本文解析了CodeForces竞赛中的两个题目,包括堆操作序列修正的最小化问题及基于父子关系的人际礼物交换序列设计问题,并提供了详细的算法思路与代码实现。
链接:http://codeforces.com/contest/681
problemA:水题
problemB:水题
problemC:给定一个堆的操作序列,操作有:insert x,getmin x,removemin。这个序列可能是非法的,求将这个序列补充成合法的并且添加的操作最少。

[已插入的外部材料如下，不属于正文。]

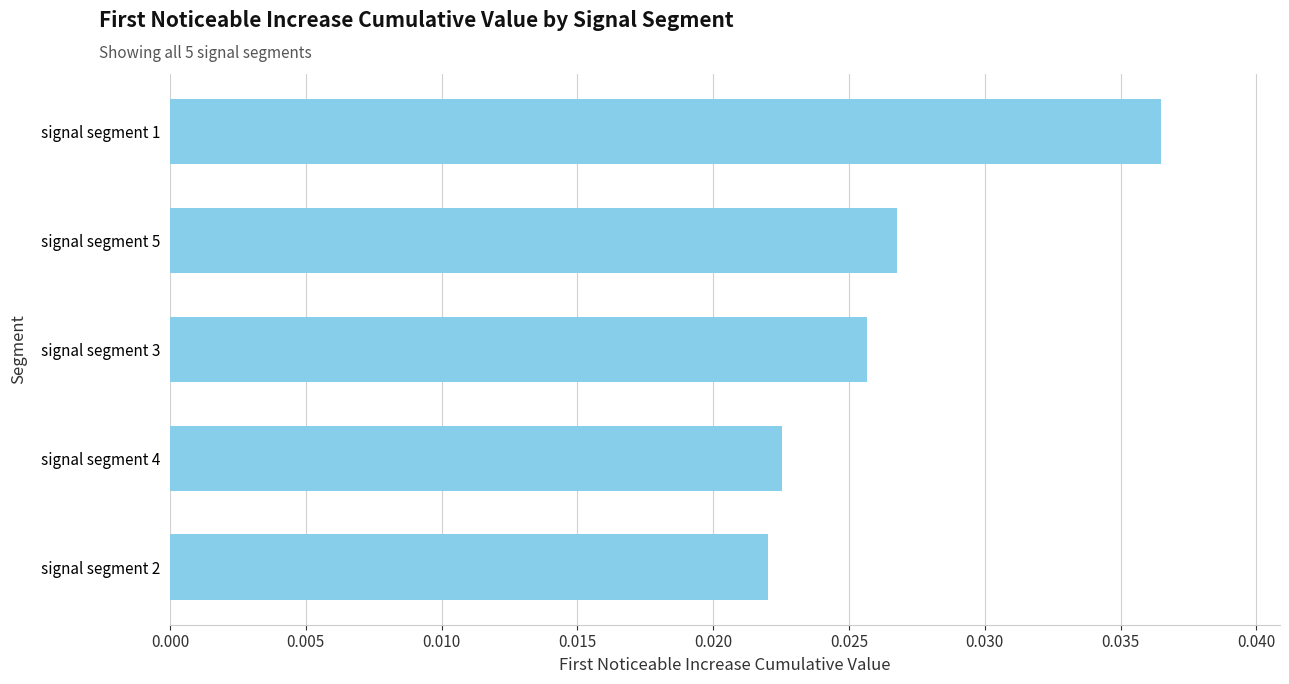

Between signal segment 5 and signal segment 2, which is larger?

signal segment 5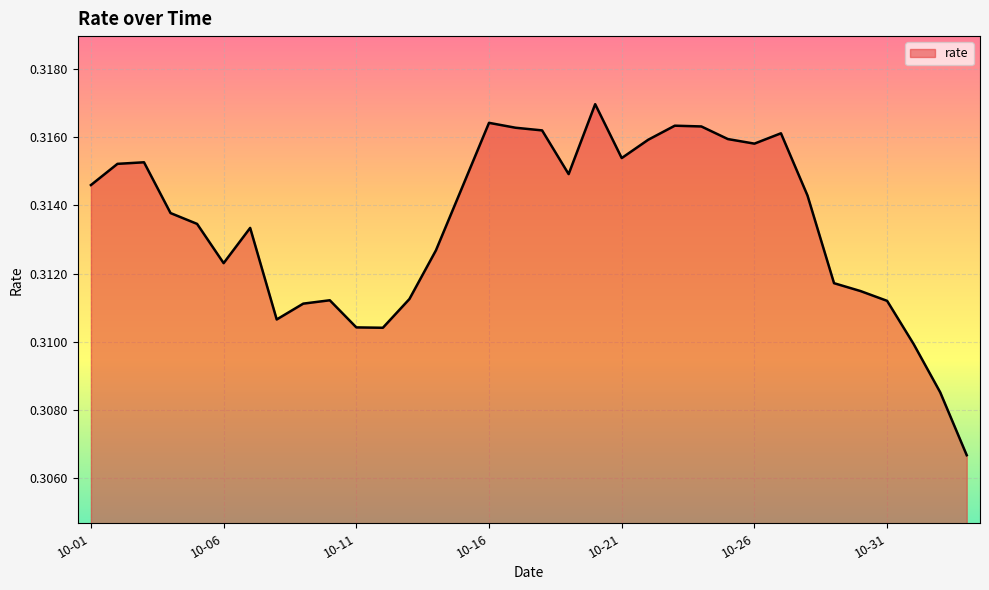

Reading left to right, list all the values displayed in this chart.

0.3	0.3	0.3	0.3	0.3	0.3	0.3	0.3	0.3	0.3	0.3	0.3	0.3	0.3	0.3	0.3	0.3	0.3	0.3	0.3	0.3	0.3	0.3	0.3	0.3	0.3	0.3	0.3	0.3	0.3	0.3	0.3	0.3	0.3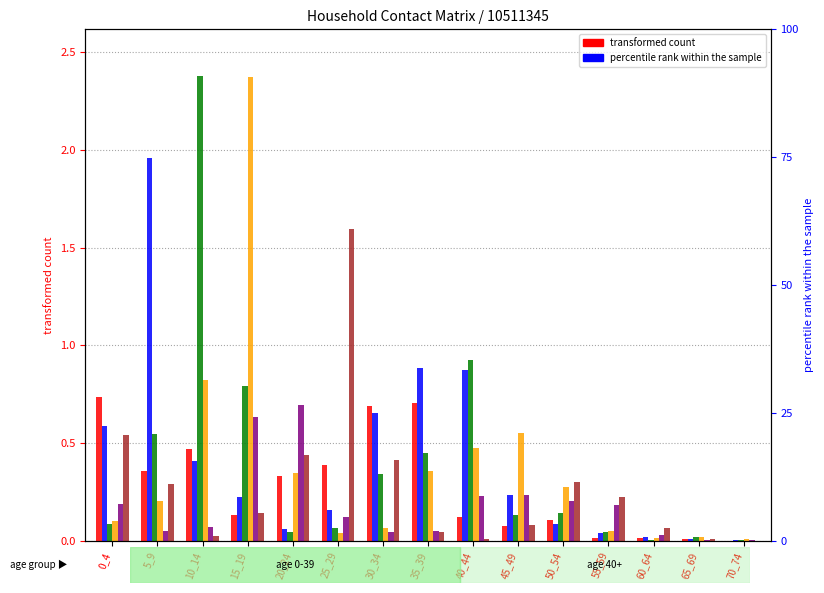

Reading left to right, list all the values displayed in this chart.

row 0: 0.7	0.4	0.5	0.1	0.3	0.4	0.7	0.7	0.1	0.1	0.1	0.0	0.0	0.0	0.0
row 1: 0.6	2.0	0.4	0.2	0.1	0.2	0.7	0.9	0.9	0.2	0.1	0.0	0.0	0.0	0.0
row 2: 0.1	0.5	2.4	0.8	0.0	0.1	0.3	0.4	0.9	0.1	0.1	0.0	0.0	0.0	0.0
row 3: 0.1	0.2	0.8	2.4	0.3	0.0	0.1	0.4	0.5	0.6	0.3	0.1	0.0	0.0	0.0
row 4: 0.2	0.0	0.1	0.6	0.7	0.1	0.0	0.0	0.2	0.2	0.2	0.2	0.0	0.0	0.0
row 5: 0.5	0.3	0.0	0.1	0.4	1.6	0.4	0.0	0.0	0.1	0.3	0.2	0.1	0.0	0.0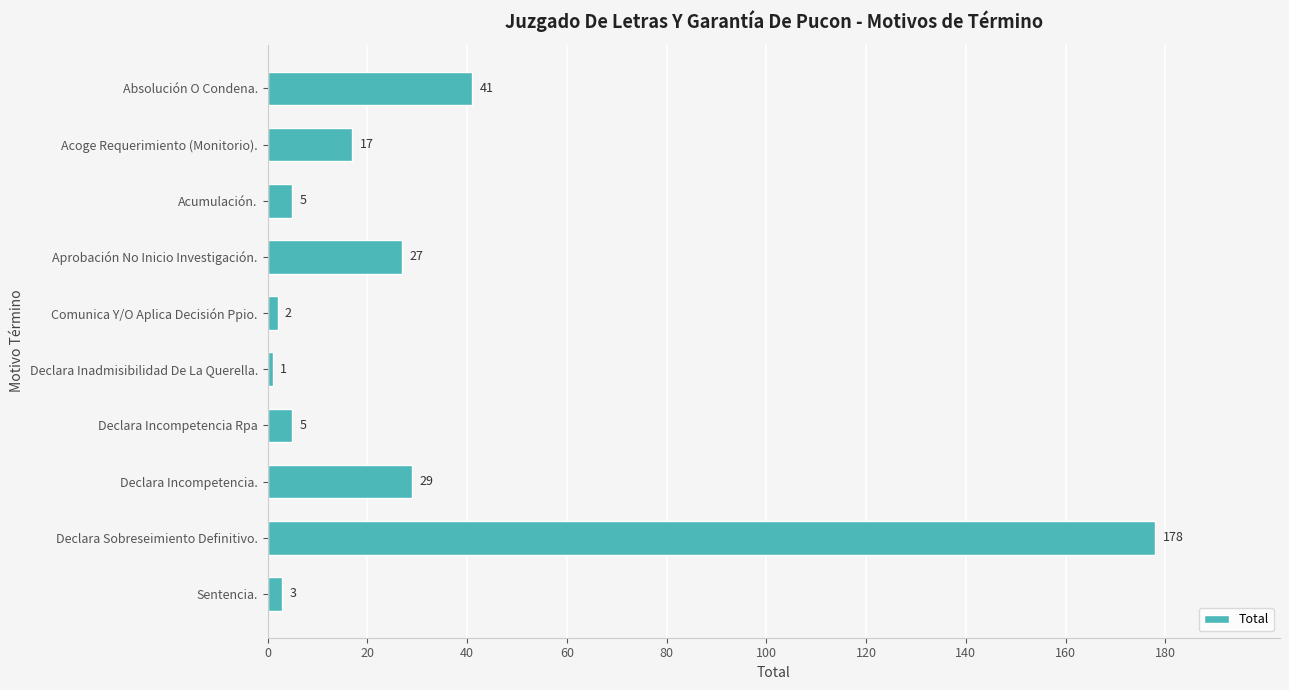

How many distinct data groups are displayed?

1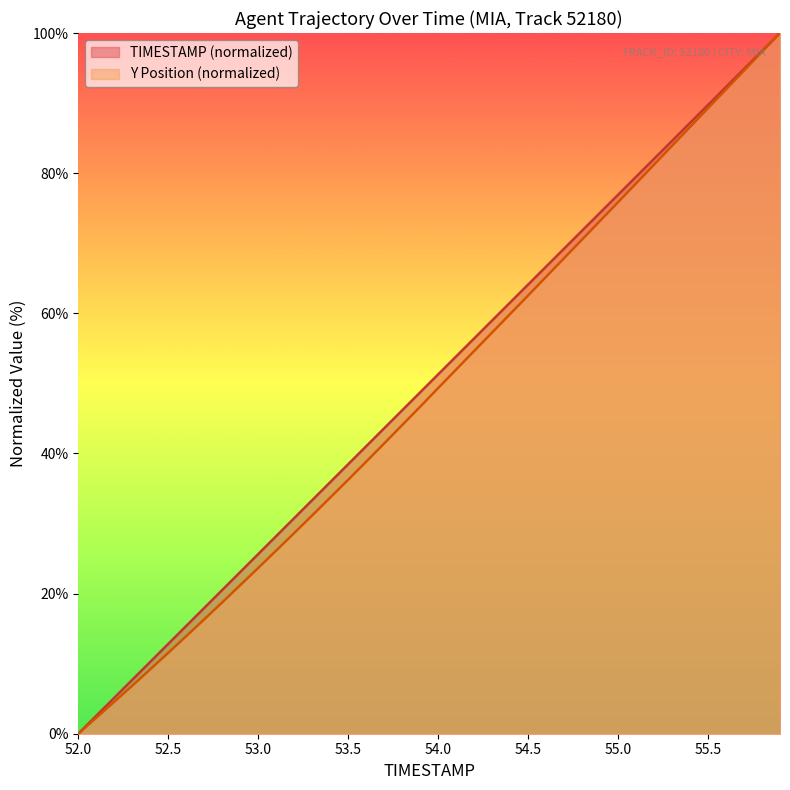

What is the value of the TIMESTAMP point at the 6th from the left?

12.8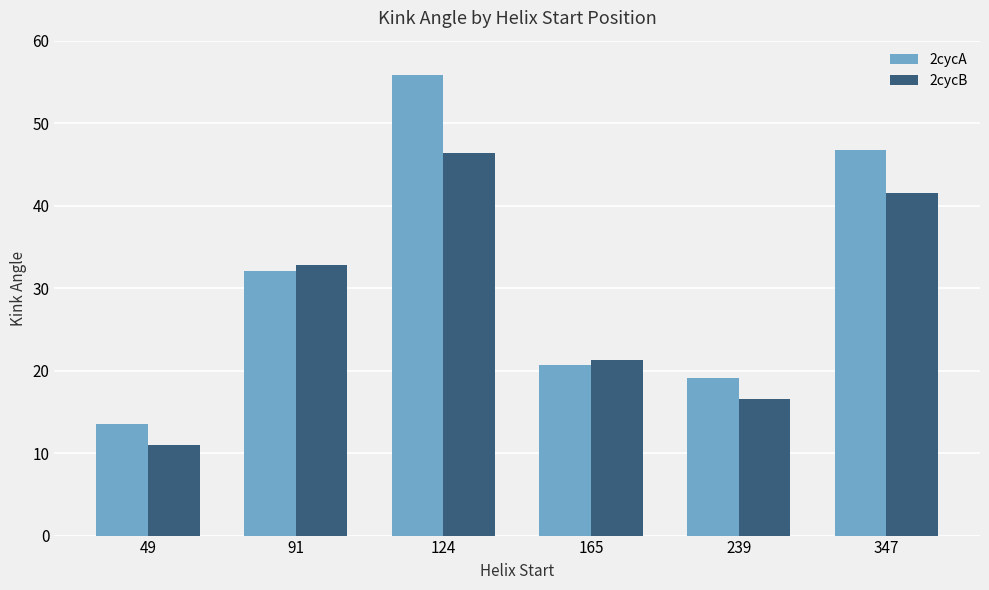

The 2cycB series shows 6.3 at 165. True or false?

False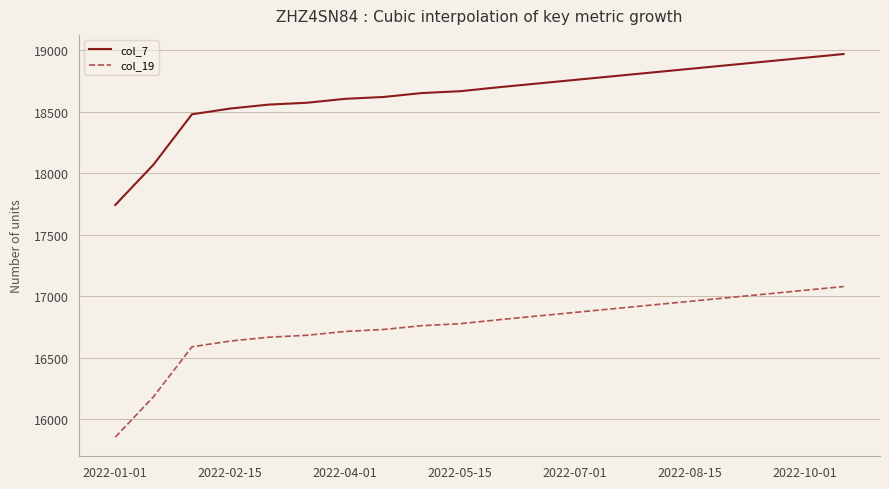

Reading right to left, list all the values displayed in this chart.

col_7: 18970	18940	18910	18880	18850	18820	18790	18760	18730	18700	18668	18653	18621	18606	18574	18559	18527	18480	18072	17743
col_19: 17080	17050	17020	16990	16960	16930	16900	16870	16840	16810	16778	16762	16731	16715	16684	16668	16637	16590	16185	15856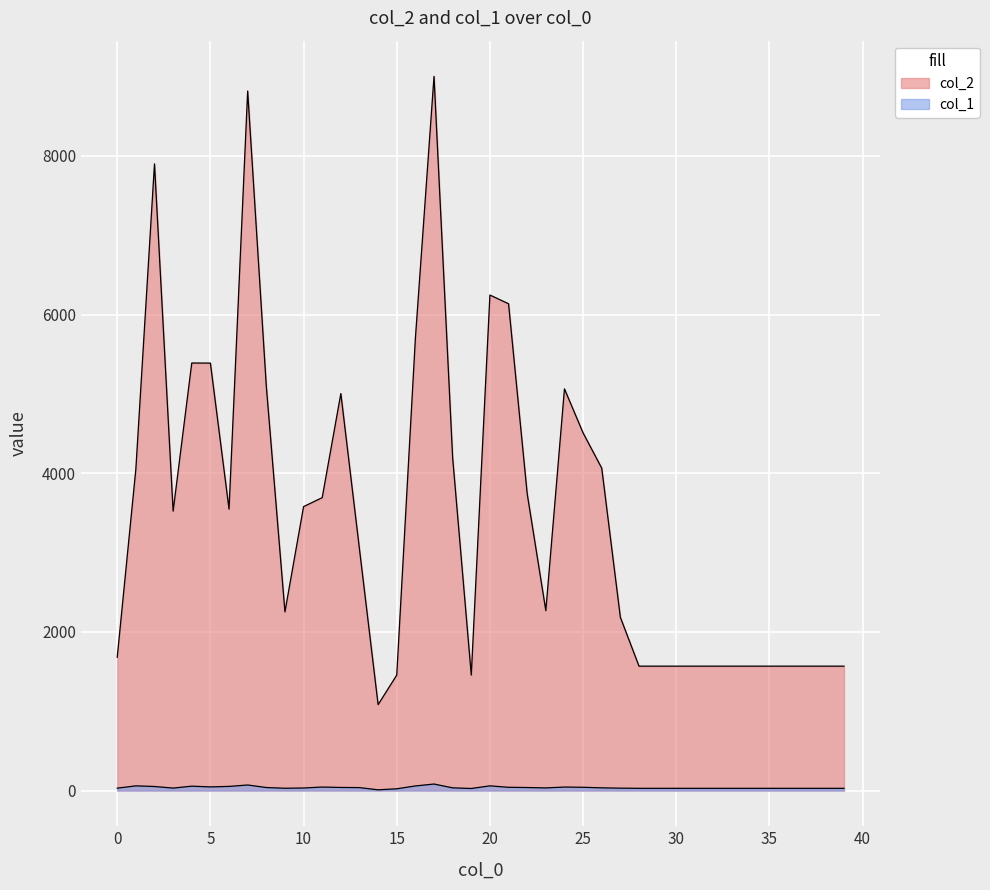

What value does the col_2 series have at 0, to the nearest 100?

1700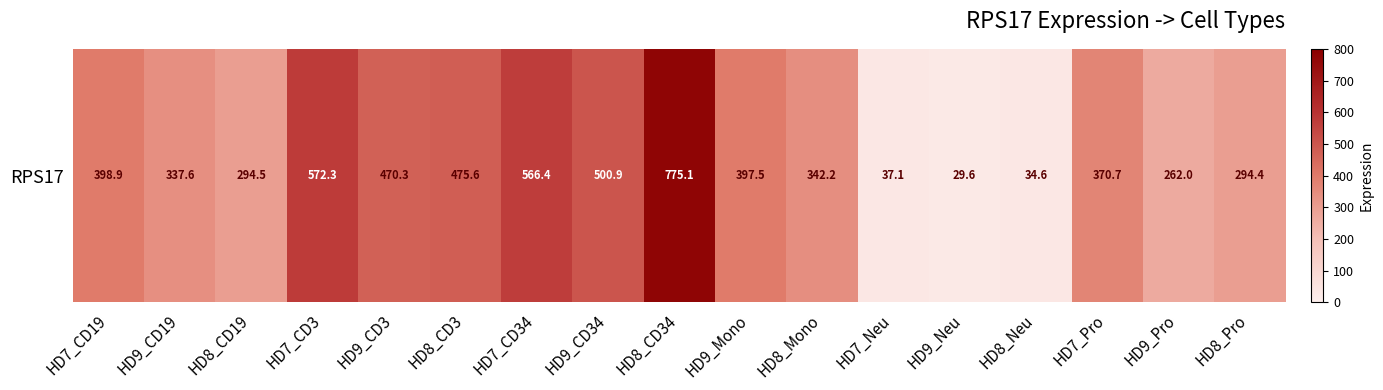

List the labels in order of value, smallest first.

HD9_Neu, HD8_Neu, HD7_Neu, HD9_Pro, HD8_Pro, HD8_CD19, HD9_CD19, HD8_Mono, HD7_Pro, HD9_Mono, HD7_CD19, HD9_CD3, HD8_CD3, HD9_CD34, HD7_CD34, HD7_CD3, HD8_CD34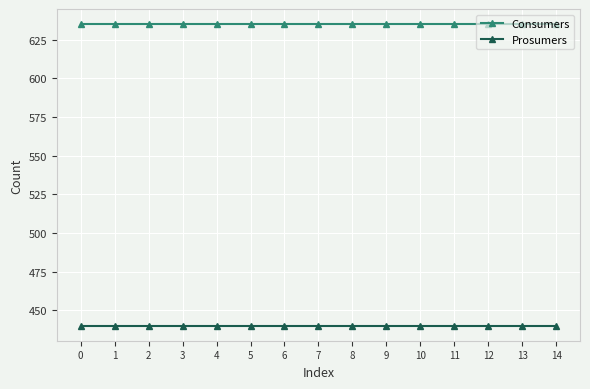

True or false: Prosumers has a value of 95 at 4.

False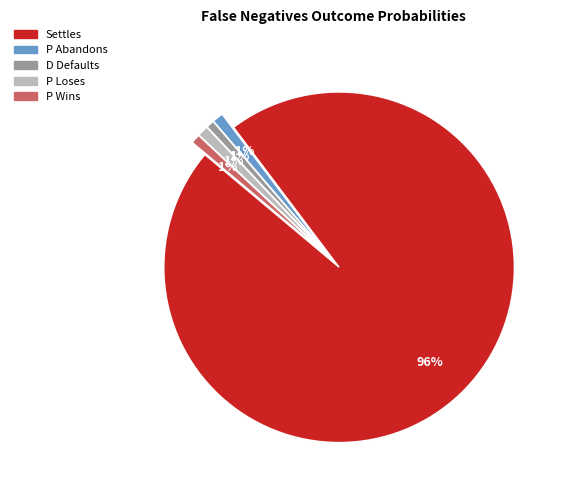

To the nearest percent, what portion does P Loses represent?

1%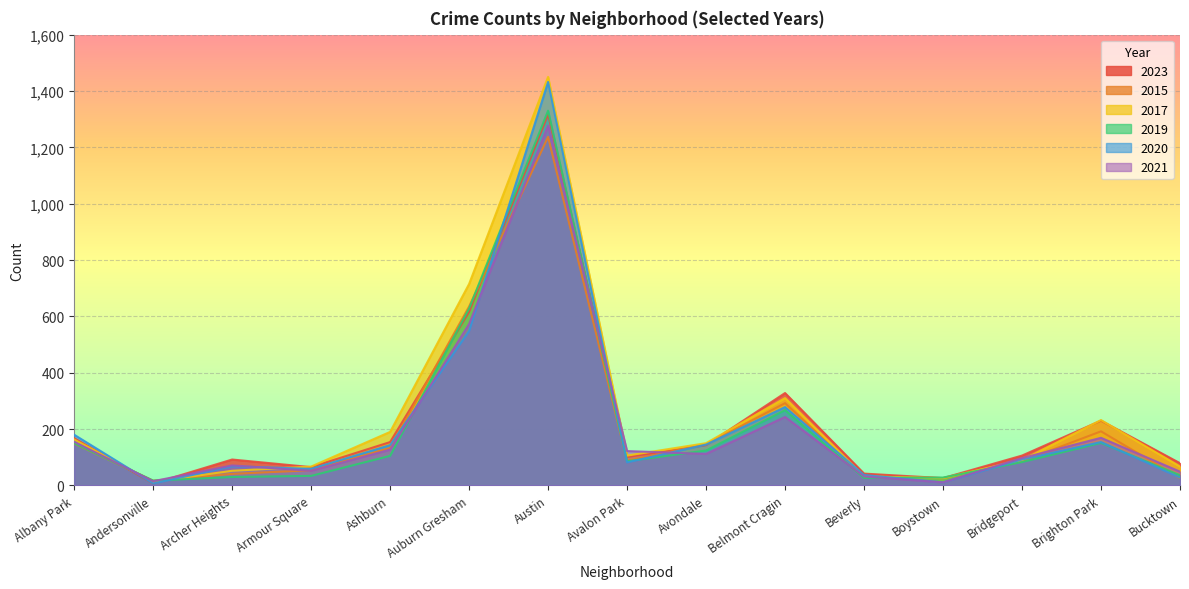

Where is 2017 nearest to the value 731?

Auburn Gresham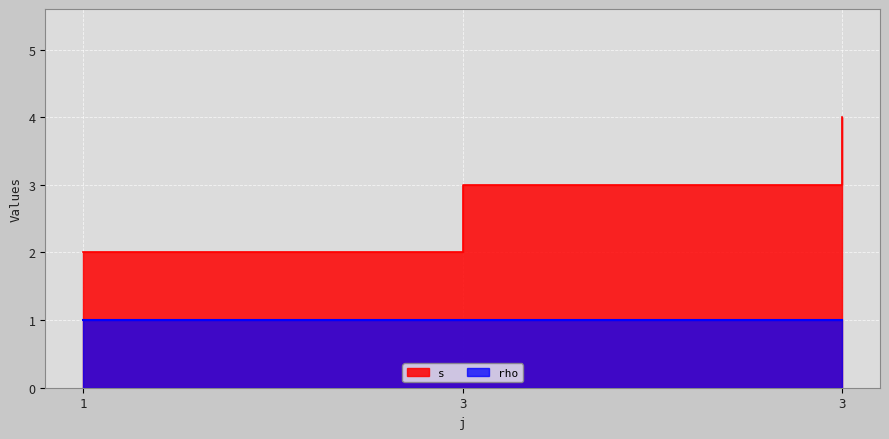

At which label is the value closest to 3?

3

分析:按照给定的序列用优先队列模拟就行了,少了就加多了就删。
代码:
#include<map>
#include<set>
#include<cmath>
#include<queue>
#include<bitset>
#include<math.h>
#include<cstdio>
#include<vector>
#include<string>
#include<cstring>
#include<iostream>
#include<algorithm>
#pragma comment(linker, "/STACK:102400000,102400000")
using namespace std;
const int N=100010;
const int MAX=1000000100;
const int mod=100000000;
const int MOD1=1000000007;
const int MOD2=1000000009;
const double EPS=0.00000001;
typedef long long ll;
const ll MOD=998244353;
const int INF=1000000010;
const double pi=acos(-1.0);
typedef double db;
typedef unsigned long long ull;
priority_queue<int, vector<int>, greater<int> >Q;
char s[20];
int a[N],b[N];
int main()
{
int i,n,m=0;
scanf("%d", &n);
for (i=1;i<=n;i++) {
scanf("%s", s);
if (s[0]=='i') { a[i]=1;scanf("%d", &b[i]); }
else if (s[0]=='g') { a[i]=2;scanf("%d", &b[i]); }
else { a[i]=3;b[i]=0; }
}
for (i=1;i<=n;i++)
if (a[i]==1) {
m++;Q.push(b[i]);
} else if (a[i]==2) {
if (Q.empty()||Q.top()>b[i]) {
Q.push(b[i]);m+=2;
} else {
while (!Q.empty()&&Q.top()<b[i]) { m++;Q.pop(); }
if (!Q.empty()&&Q.top()==b[i]) m++;
else { Q.push(b[i]);m+=2; }
}
} else {
if (Q.empty()) m+=2;
else { m++;Q.pop(); }
}
printf("%d\n", m);
while (!Q.empty()) Q.pop();
for (i=1;i<=n;i++)
if (a[i]==1) {
printf("insert %d\n", b[i]);
m++;Q.push(b[i]);
} else if (a[i]==2) {
if (Q.empty()||Q.top()>b[i]) {
printf("insert %d\n", b[i]);
printf("getMin %d\n", b[i]);
Q.push(b[i]);m+=2;
} else {
while (!Q.empty()&&Q.top()<b[i]) {
printf("removeMin\n");
m++;Q.pop();
}
if (!Q.empty()&&Q.top()==b[i]) {
printf("getMin %d\n", b[i]);m++;
} else {
Q.push(b[i]);
printf("insert %d\n", b[i]);
printf("getMin %d\n", b[i]);
m+=2;
}
}
} else {
if (Q.empty()) {
printf("insert 0\n");
printf("removeMin\n");
m+=2;
} else {
printf("removeMin\n");
m++;Q.pop();
}
}
return 0;
}
problemD:给定n个人和m对父子关系,给定n个人想要送礼物的祖先a[i]。要求输出一个最短的序列满足:对于第i个人,a[i]一定是i的所有祖先中最先在序列里出现的祖先。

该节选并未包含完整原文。